*Prompt*
Copy each line below that has "from".

*Available records*
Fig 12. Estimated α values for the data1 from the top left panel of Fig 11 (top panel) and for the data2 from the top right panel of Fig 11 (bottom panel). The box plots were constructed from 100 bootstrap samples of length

...

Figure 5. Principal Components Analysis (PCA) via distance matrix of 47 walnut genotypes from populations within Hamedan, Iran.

--

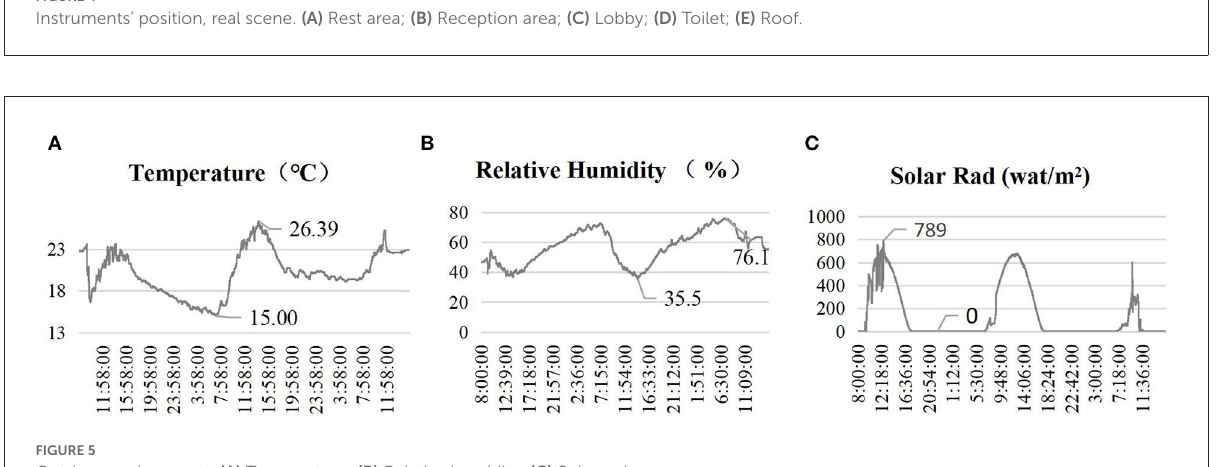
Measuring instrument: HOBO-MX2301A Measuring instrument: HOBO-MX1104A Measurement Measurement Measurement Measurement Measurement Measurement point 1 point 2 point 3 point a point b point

*Task result*
Fig 12. Estimated α values for the data1 from the top left panel of Fig 11 (top panel) and for the data2 from the top right panel of Fig 11 (bottom panel). The box plots were constructed from 100 bootstrap samples of length
Figure 5. Principal Components Analysis (PCA) via distance matrix of 47 walnut genotypes from populations within Hamedan, Iran.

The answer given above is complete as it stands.